- **TASK PROMPT**:
The listing below holds a line with "número mayor de Grados universitarios y de" and a later line with "humano y las herramientas que aseguran la". Write out those two lines and every line between them, exactly, and nothing else.

- **THE INPUT**:
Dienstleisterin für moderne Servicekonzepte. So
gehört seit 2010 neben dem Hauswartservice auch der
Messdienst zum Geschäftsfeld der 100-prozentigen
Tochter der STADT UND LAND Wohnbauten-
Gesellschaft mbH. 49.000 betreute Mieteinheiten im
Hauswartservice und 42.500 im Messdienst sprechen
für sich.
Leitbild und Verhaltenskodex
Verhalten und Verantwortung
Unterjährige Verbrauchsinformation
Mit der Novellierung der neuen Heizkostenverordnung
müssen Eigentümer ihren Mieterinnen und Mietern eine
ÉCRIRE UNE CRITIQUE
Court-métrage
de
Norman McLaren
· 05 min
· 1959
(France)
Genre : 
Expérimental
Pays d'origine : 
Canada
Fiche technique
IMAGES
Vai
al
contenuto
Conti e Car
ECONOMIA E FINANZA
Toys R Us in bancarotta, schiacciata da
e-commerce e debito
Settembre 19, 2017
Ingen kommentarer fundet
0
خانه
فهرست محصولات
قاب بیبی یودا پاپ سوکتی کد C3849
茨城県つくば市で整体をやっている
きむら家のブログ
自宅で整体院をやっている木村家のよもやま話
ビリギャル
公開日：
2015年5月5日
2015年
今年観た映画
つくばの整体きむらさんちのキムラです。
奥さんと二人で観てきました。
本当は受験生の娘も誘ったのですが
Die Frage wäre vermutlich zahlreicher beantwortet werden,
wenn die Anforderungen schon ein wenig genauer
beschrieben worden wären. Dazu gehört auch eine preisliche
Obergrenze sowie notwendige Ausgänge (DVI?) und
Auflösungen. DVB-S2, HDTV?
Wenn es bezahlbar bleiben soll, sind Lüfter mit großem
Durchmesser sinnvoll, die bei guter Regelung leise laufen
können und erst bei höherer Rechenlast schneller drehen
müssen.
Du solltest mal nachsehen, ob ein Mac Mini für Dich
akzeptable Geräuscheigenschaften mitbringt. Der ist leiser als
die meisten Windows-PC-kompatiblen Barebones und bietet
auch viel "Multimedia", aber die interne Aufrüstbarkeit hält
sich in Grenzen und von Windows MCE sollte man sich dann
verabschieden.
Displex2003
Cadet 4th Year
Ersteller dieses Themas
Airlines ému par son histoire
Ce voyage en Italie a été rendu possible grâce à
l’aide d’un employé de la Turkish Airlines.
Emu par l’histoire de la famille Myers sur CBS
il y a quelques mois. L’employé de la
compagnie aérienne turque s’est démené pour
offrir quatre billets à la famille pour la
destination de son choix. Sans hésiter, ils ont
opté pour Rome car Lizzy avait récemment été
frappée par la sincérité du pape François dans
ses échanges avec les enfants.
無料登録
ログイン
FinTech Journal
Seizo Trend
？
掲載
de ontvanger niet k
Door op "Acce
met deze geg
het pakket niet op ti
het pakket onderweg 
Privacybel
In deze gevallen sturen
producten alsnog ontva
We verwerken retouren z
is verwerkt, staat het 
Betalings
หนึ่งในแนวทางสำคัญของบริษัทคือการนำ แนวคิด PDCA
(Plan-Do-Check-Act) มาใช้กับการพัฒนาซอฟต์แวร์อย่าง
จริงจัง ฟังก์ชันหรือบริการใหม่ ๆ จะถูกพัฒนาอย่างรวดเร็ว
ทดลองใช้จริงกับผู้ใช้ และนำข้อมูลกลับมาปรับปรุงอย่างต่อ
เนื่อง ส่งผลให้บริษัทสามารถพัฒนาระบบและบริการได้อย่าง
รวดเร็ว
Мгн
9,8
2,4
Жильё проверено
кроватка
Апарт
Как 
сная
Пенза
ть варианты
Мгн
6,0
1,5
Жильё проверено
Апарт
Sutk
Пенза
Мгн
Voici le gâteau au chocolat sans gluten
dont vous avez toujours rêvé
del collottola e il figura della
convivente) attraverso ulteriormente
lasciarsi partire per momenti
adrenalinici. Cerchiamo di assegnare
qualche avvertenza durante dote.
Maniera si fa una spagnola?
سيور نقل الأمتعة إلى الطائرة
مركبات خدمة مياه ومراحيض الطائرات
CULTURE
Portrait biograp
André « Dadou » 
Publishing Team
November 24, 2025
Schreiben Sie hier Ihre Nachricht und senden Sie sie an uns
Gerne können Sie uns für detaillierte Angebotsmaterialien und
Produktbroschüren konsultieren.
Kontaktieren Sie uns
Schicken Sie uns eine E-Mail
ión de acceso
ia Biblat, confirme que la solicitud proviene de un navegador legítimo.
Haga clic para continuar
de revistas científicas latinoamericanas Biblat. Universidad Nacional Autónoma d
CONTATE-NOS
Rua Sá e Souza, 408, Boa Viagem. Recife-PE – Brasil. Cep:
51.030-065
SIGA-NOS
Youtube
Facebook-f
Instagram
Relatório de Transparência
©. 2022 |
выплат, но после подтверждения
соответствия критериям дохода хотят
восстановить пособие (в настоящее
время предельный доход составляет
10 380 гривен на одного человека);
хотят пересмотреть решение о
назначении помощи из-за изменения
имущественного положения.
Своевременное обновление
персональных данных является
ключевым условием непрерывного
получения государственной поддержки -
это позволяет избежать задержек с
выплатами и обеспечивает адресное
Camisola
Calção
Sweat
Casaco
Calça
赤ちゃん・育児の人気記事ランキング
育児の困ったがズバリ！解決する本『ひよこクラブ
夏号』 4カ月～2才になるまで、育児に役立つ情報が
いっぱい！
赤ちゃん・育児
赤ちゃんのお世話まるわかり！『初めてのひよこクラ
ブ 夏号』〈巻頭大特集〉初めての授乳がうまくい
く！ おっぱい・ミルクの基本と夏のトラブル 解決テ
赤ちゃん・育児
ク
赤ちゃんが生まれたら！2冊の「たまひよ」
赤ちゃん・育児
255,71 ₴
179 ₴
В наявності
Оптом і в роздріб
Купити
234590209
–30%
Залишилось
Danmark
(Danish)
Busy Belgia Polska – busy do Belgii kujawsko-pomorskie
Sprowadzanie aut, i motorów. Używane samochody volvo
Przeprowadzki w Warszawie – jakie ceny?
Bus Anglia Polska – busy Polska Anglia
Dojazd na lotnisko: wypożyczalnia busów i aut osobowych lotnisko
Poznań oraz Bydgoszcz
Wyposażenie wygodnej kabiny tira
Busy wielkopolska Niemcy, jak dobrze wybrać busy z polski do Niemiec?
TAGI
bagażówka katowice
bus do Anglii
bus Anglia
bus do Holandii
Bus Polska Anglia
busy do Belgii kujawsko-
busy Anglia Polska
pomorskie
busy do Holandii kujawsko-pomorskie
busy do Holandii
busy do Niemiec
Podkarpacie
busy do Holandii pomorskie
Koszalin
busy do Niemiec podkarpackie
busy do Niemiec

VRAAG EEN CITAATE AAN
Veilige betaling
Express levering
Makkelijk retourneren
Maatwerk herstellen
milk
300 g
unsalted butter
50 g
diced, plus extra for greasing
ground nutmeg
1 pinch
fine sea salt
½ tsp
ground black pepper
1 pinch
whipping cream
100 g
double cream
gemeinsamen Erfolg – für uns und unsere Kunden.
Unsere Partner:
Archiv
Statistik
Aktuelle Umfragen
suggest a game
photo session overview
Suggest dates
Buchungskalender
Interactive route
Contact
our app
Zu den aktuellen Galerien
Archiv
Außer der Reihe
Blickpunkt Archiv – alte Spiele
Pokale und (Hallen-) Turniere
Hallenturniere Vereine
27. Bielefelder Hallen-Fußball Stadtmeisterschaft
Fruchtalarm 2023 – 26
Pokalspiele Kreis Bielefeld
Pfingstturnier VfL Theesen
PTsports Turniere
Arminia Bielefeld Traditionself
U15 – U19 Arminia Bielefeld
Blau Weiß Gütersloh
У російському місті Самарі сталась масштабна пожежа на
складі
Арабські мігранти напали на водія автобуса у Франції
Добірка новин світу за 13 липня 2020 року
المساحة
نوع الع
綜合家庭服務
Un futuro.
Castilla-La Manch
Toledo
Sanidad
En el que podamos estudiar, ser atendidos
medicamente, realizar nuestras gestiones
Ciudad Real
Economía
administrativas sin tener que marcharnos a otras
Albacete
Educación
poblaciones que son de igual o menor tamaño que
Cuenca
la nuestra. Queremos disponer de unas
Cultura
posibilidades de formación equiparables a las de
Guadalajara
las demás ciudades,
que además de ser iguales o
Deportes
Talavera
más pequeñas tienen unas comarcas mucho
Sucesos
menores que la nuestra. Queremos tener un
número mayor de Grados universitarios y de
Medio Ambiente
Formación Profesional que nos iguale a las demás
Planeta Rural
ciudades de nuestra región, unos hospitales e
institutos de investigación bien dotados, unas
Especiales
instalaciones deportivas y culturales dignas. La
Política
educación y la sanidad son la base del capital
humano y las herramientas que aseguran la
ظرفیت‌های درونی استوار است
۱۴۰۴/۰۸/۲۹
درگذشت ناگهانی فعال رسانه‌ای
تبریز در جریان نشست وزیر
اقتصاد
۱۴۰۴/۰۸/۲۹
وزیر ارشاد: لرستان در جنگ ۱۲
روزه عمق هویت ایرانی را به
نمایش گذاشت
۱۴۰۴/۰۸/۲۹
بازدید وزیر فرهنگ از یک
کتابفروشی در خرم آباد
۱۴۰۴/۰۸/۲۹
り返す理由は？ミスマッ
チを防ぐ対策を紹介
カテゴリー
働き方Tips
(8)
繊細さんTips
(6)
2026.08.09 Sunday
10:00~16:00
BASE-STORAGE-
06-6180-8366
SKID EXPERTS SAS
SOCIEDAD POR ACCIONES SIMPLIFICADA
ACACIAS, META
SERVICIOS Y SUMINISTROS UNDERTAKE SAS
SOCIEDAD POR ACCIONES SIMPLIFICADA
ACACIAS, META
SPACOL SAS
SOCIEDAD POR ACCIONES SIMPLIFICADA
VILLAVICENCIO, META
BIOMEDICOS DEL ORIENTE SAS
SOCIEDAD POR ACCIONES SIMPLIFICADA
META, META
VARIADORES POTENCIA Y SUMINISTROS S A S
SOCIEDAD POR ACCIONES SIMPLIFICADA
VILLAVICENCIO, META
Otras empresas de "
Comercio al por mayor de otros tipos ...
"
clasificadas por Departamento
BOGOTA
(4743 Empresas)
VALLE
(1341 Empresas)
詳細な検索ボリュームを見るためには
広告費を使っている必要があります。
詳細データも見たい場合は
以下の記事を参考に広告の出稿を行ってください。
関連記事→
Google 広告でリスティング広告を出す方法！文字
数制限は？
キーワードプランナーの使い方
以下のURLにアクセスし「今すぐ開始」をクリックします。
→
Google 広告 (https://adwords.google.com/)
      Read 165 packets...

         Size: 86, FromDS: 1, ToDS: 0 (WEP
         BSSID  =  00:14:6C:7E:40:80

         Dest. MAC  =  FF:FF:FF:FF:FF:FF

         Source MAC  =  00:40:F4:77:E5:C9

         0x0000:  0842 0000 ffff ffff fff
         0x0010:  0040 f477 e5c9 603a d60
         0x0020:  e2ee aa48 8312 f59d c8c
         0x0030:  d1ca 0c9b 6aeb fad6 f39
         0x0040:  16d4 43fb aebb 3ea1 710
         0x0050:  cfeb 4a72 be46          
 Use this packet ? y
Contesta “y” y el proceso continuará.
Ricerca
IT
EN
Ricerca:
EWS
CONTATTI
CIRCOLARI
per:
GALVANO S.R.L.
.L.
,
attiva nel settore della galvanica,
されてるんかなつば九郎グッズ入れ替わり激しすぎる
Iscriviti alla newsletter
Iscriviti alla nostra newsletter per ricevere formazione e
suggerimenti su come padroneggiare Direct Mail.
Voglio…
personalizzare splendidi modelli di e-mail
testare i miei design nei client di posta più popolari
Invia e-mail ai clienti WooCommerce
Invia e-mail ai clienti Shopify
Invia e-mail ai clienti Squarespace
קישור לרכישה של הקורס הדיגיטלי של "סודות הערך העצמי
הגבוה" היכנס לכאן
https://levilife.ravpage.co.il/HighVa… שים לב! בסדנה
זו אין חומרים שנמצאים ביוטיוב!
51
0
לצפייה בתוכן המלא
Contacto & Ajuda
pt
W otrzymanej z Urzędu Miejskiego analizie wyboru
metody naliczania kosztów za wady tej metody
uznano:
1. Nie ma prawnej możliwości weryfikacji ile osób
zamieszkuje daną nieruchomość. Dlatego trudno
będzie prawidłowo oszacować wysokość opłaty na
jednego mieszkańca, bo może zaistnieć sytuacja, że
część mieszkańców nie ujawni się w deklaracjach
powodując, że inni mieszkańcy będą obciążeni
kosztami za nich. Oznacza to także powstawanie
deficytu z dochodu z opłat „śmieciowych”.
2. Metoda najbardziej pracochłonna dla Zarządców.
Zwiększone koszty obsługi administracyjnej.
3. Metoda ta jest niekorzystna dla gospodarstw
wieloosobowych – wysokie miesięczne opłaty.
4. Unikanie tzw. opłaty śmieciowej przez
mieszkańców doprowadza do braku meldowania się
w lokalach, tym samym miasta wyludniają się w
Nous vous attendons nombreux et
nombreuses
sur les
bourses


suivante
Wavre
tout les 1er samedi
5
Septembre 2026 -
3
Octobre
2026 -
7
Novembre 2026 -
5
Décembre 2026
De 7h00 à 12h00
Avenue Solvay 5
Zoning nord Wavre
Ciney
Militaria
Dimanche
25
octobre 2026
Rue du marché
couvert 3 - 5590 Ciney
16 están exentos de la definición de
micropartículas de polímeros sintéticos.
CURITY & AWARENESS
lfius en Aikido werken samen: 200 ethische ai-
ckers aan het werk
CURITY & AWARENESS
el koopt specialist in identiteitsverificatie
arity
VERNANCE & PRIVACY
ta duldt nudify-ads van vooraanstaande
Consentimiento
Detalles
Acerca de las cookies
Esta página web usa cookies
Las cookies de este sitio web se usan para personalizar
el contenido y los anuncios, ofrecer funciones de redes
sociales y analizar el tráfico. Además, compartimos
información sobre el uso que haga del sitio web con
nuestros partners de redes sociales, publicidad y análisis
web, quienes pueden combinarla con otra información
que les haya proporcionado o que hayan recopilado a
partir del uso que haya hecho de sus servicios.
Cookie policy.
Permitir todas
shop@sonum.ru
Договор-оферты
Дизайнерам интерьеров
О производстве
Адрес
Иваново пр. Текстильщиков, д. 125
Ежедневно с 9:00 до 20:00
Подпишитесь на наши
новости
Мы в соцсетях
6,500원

- **EXERCISE ANSWER**:
número mayor de Grados universitarios y de
Medio Ambiente
Formación Profesional que nos iguale a las demás
Planeta Rural
ciudades de nuestra región, unos hospitales e
institutos de investigación bien dotados, unas
Especiales
instalaciones deportivas y culturales dignas. La
Política
educación y la sanidad son la base del capital
humano y las herramientas que aseguran la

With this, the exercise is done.